From this perspective, it seems that the blind alley of 20th Century Communism was its effort to create a post-scarcity society by using planning mechanisms that would supposedly deliver higher rates of growth than unplanned capitalist development. In the case of the USSR, that led them down a path of developing “heavy industry” almost as an end in itself and demanding endless sacrifice — ranging from political freedoms and everyday creature comforts — on behalf of the future generations who would enjoy “the material conditions of full communism.” Every political decision was justified by reference to the magical post-scarcity future that would answer every political question automatically. This utopia of pure economics is similar to the promise of neoliberalism, which attempts to deactive all political participation and decision-making by imposing economic standards and constraints. The supposedly automatic mechanism of the market makes decisions for us, removing any possibility of principled dispute or conflict.
As you will see in my forthcoming book Neoliberalism’s Demons, I am a huge critic of “Arendt’s axiom” on the absolute qualitative distinction between the political and the economic, which I view as a fatal flaw in Wendy Brown’s Undoing the Demos. So I don’t want to say here that we need to favor the political over the economic or resist the eclipse of the political by the economic or anything like that. The two realms really are inseparable, and I shouldn’t have to belabor that point. What I want to suggest here is that the idea that economics can replace or solve politics is a fantasy generated by capitalism itself — a strategy for legitimating its power structures as something other than power structures, its forms of oppression as something other than oppression.
If Marx really did believe that a sufficient level of economic development would automatically solve all serious political problems, then he would be the ultimate capitalist ideologue — and the 20th Century Communists who believed that was his teaching wound up becoming fodder for capitalist ideology, because the primary ideological lesson we are taught to take away from the experience of the USSR and pre-Deng China is that any alternative to capitalism is (in one of those grand ideological self-contradictions) simultaneously terrifying, boring, and impossible. One wishes — even taking into account the impossible situation in which they found themselves — that they had spent more time developing the machinery of collective decision-making and a little less laboriously reinventing the machinery of churning stuff out for the sake of churning stuff out. If there are any lessons to be drawn from that experience, it is not that planning, done right, with computers this time, can finally bring us the post-scarcity paradise, but in the very gesture of planning itself — collective planning not as a way of churning out more stuff, but as a way of taking collective responsibility for ourselves and the conditions of our life together.

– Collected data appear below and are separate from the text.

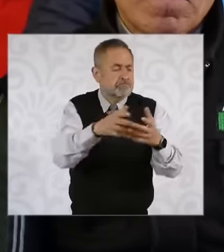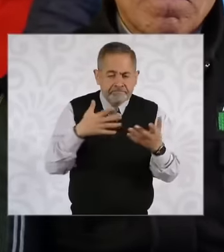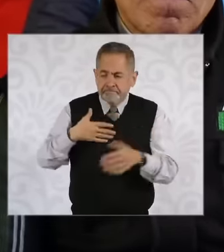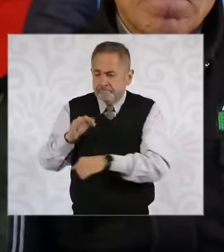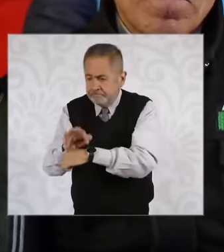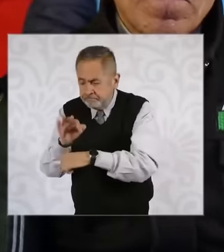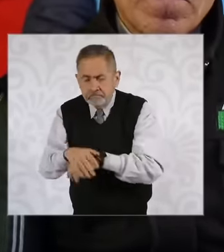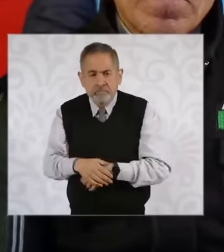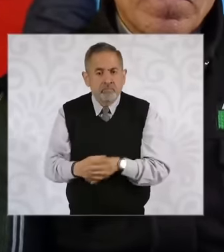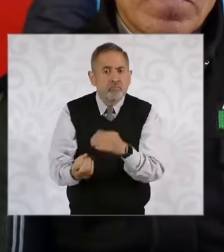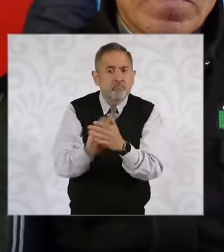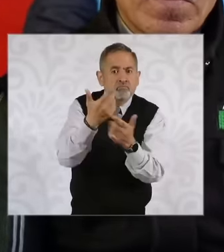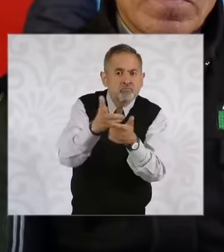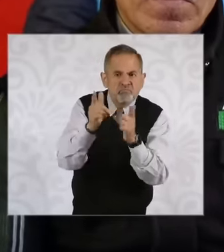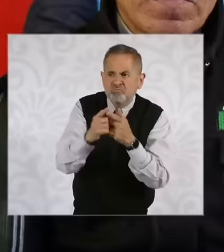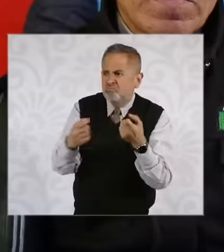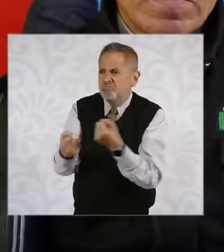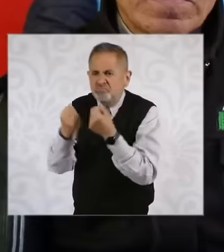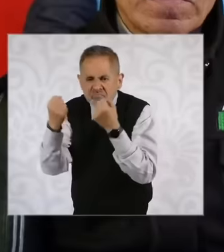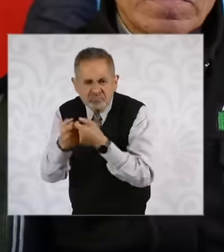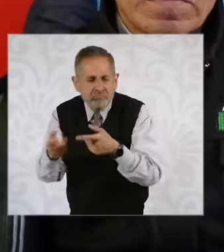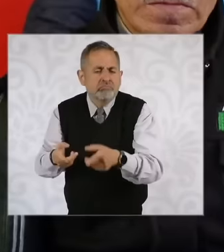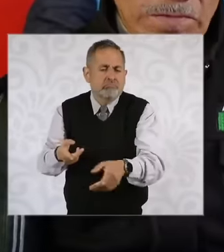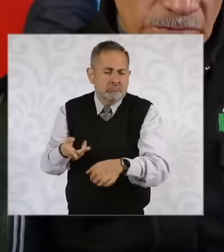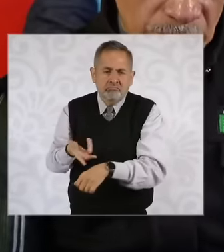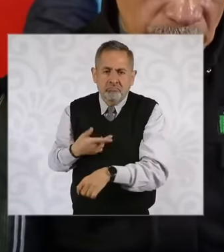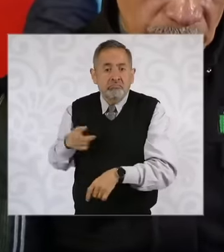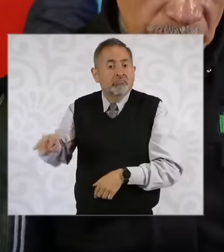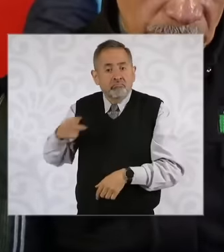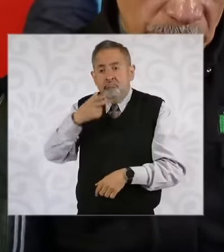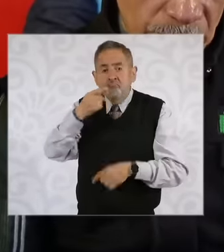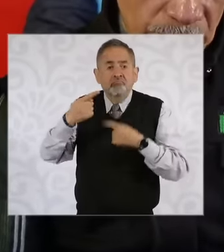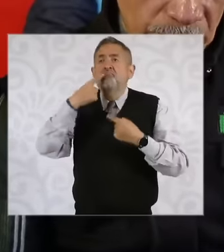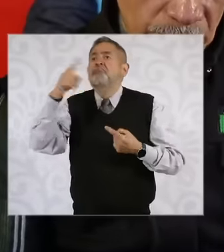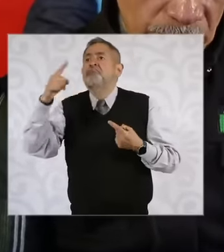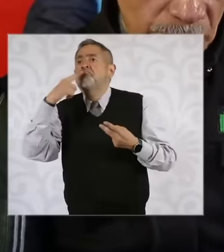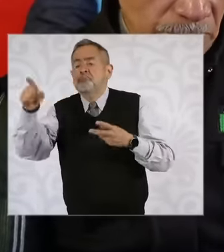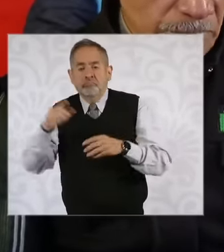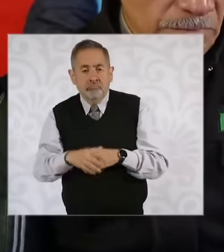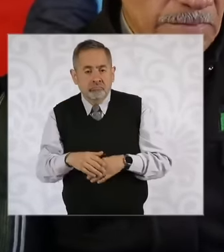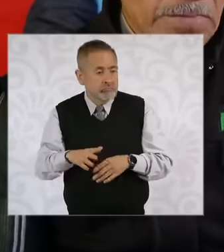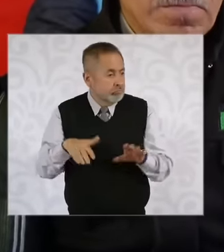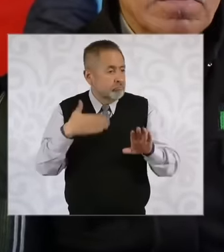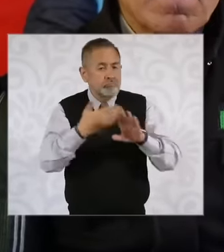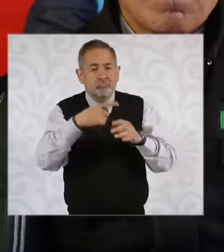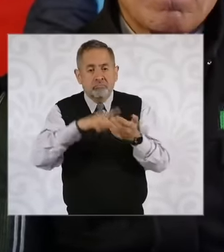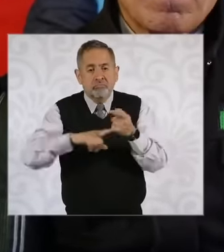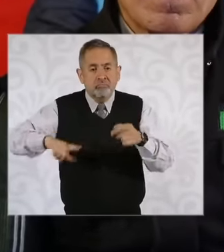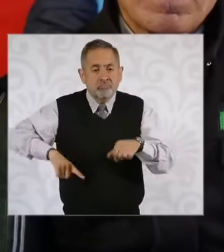also eh The contempt especially of the governor of Chapas he said that the government not only does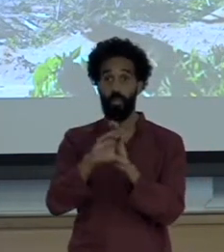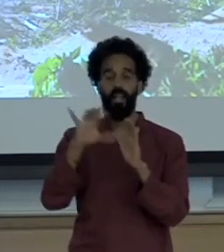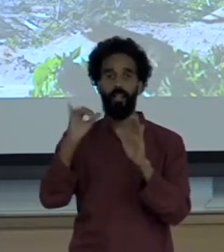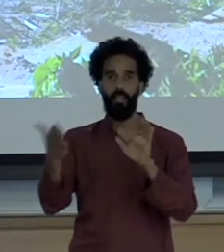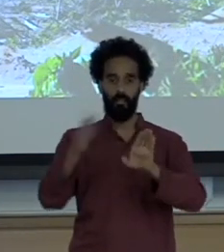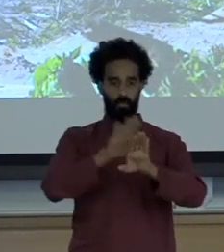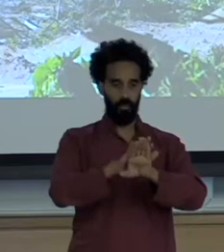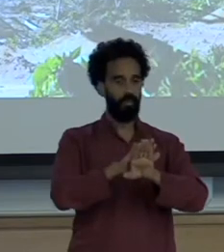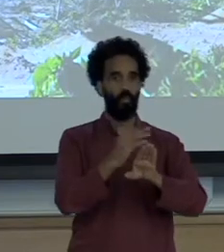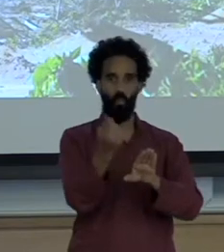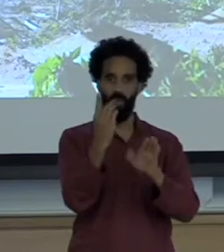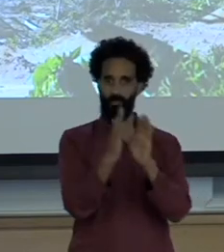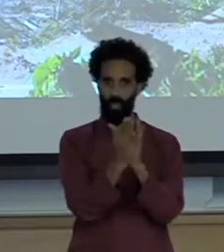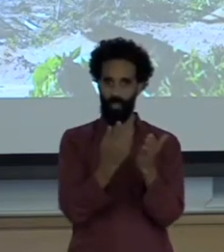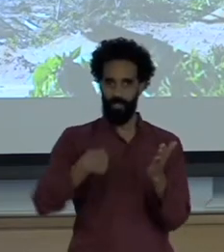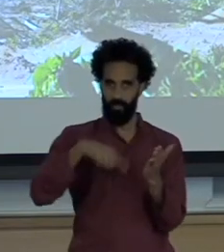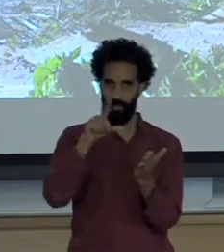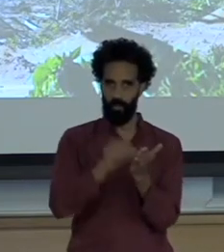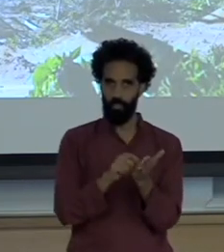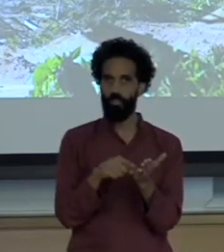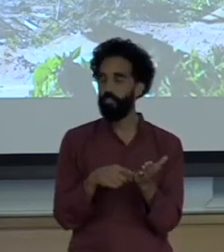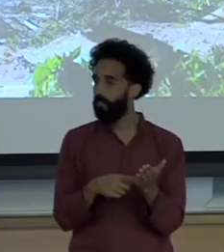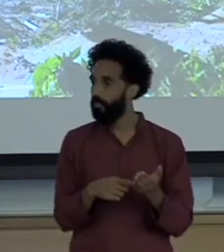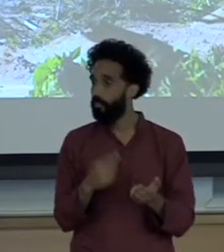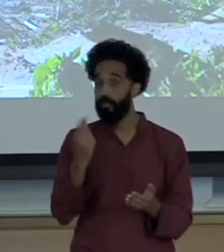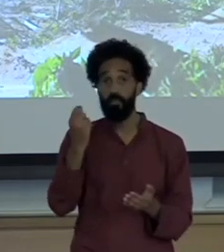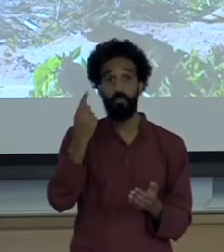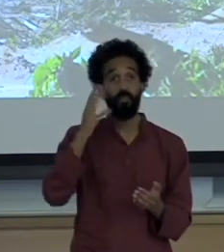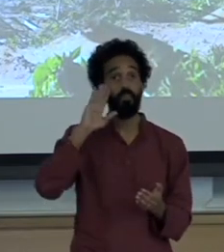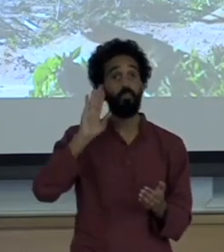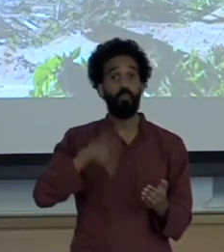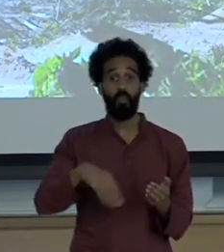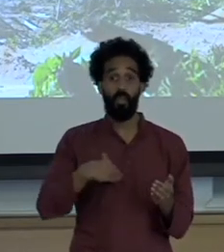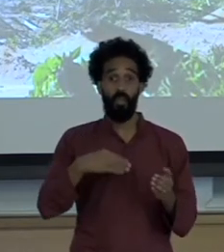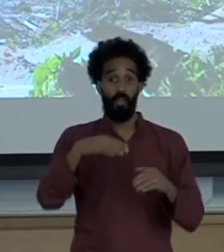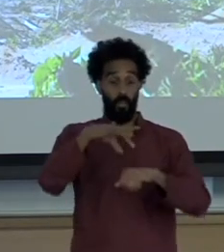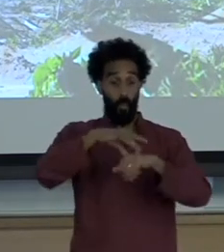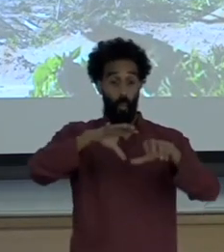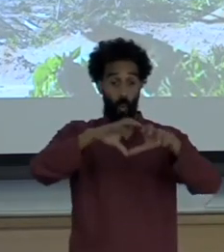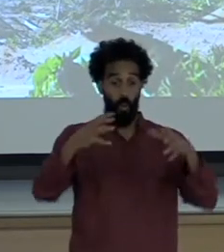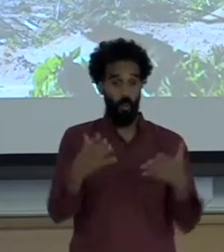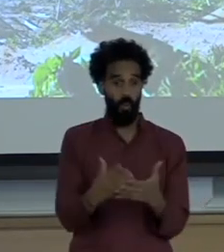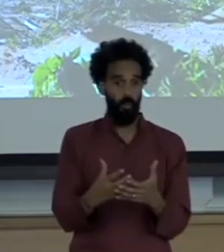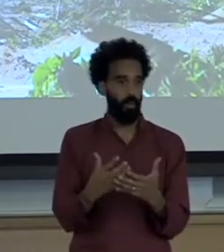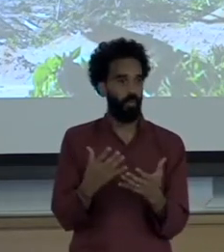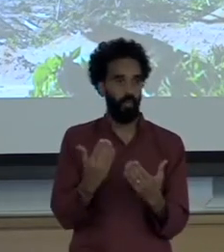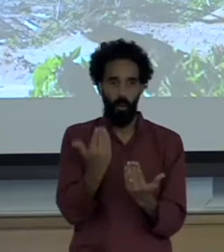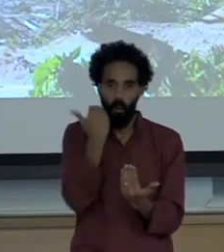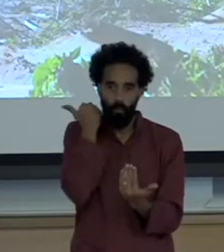Global demand for energy minerals and other resources continue to target Latin America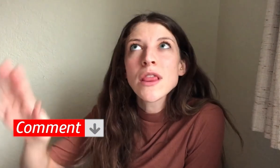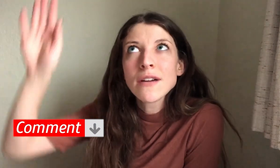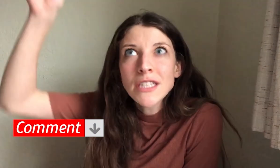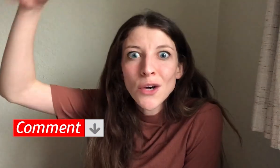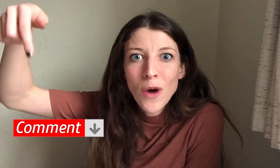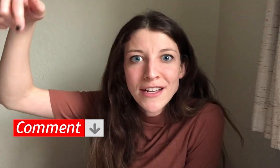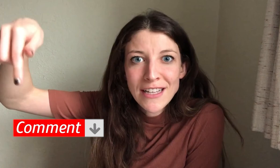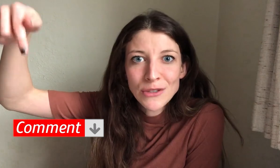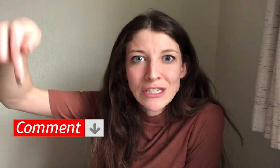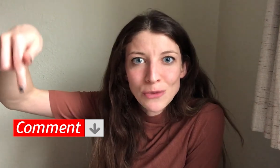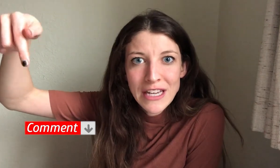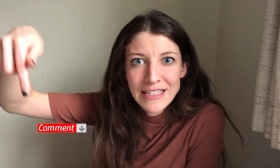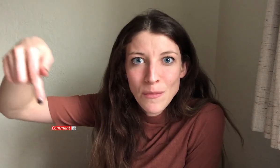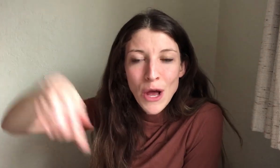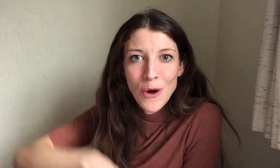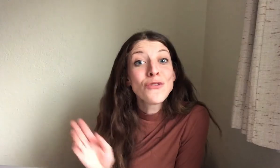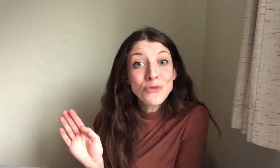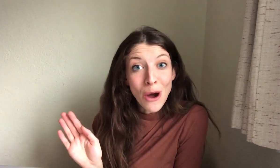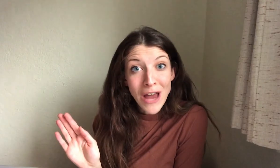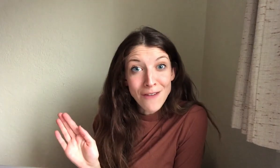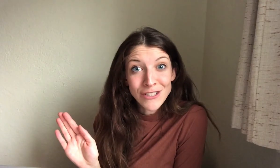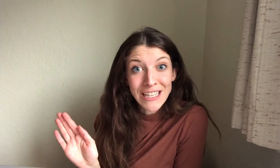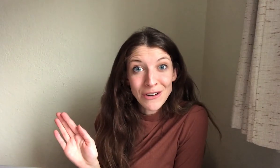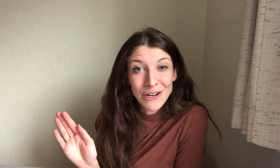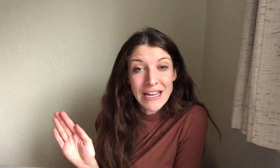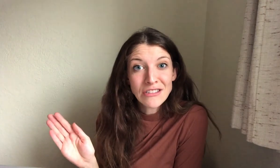love to hear what accessory you would get down below. If you don't have ReSound hearing aids.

I especially like your concluding paragraph… ” One wishes — even taking into account the impossible situation in which they found themselves — that they had spent more time developing the machinery of collective decision-making and a little less laboriously reinventing the machinery of churning stuff out for the sake of churning stuff out. If there are any lessons to be drawn from that experience, it is not that planning, done right, with computers this time, can finally bring us the post-scarcity paradise, but in the very gesture of planning itself — collective planning not as a way of churning out more stuff, but as a way of taking collective responsibility for ourselves and the conditions of our life together.”
One wishes, that Mark… and his Russian followers, had listened more attentively to Kropotkin.